# Alıntı Metin:
---*---

Karış karış Anadolu toprağının içindeki yaşanmışlıkların nakış nakış işleyen türkülerimiz.
Türkülerimiz bizi bize anlatan milletimizin benliğini oluşturan ve binlerce yıllık saz söz ustalarının gönüllerinden damla damla akıp gelen türkülerimiz .....
Son asırda Âşık Veysel, Hacı Taşan, A.M.Şerif,Neşat Ertaş.....vb. gibi büyük üstadlarımız bize bu duyguları doya yaşattılar. Hepside bir acının, bir çığlığın, dünya dolusu, duygunun dillere karışık bulmasıdır. O türkülerki isimsiz kahramanların içlerindeki duyguları çağlar ötesine haykırabildiği yegane miraslarımizdır. Pek çok türküyü dinler geçeriz , ancak ardında nice hikaye vardır,bunu pek bilmeyiz. Bu yüzden defalarca dinlediğimiz türkülerin ardındaki perdeyi aralayarak geçmişimize ışık tutan türkülerin hikayelerini anlatmaya devam ediyorum. Bu defada doğup büyüdüğüm canım memleketım BEDLIS /BİTLİS' dillere destan olmuş türküsünün hikayesi anlatacam....

---*---

# Kayıtlı Veriler:
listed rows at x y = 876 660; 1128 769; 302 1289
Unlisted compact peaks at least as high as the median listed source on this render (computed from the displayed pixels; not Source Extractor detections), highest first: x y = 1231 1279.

---*---

# Yapılacak İşler:
**A.** Türküler üzerine olan metni "Son asırda Âşık" ifadesinden "türküsünün hikayesi anlatacam...." ifadesine kadar, bu son ifade de dahil olmak üzere, olduğu gibi yazıya geçirin.
**B.** Türküler üzerine olan metne göre bu defa hangi memleketin türküsünün hikâyesi anlatılacak?
Materyal başka bir kaynaktan alınmıştır.

# Soruların Cevapları:
**A.**
Son asırda Âşık Veysel, Hacı Taşan, A.M.Şerif,Neşat Ertaş.....vb. gibi büyük üstadlarımız bize bu duyguları doya yaşattılar. Hepside bir acının, bir çığlığın, dünya dolusu, duygunun dillere karışık bulmasıdır. O türkülerki isimsiz kahramanların içlerindeki duyguları çağlar ötesine haykırabildiği yegane miraslarımizdır. Pek çok türküyü dinler geçeriz , ancak ardında nice hikaye vardır,bunu pek bilmeyiz. Bu yüzden defalarca dinlediğimiz türkülerin ardındaki perdeyi aralayarak geçmişimize ışık tutan türkülerin hikayelerini anlatmaya devam ediyorum. Bu defada doğup büyüdüğüm canım memleketım BEDLIS /BİTLİS' dillere destan olmuş türküsünün hikayesi anlatacam....

**B.** Bitlis'in (Bedlis) dillere destan olmuş türküsünün hikâyesi.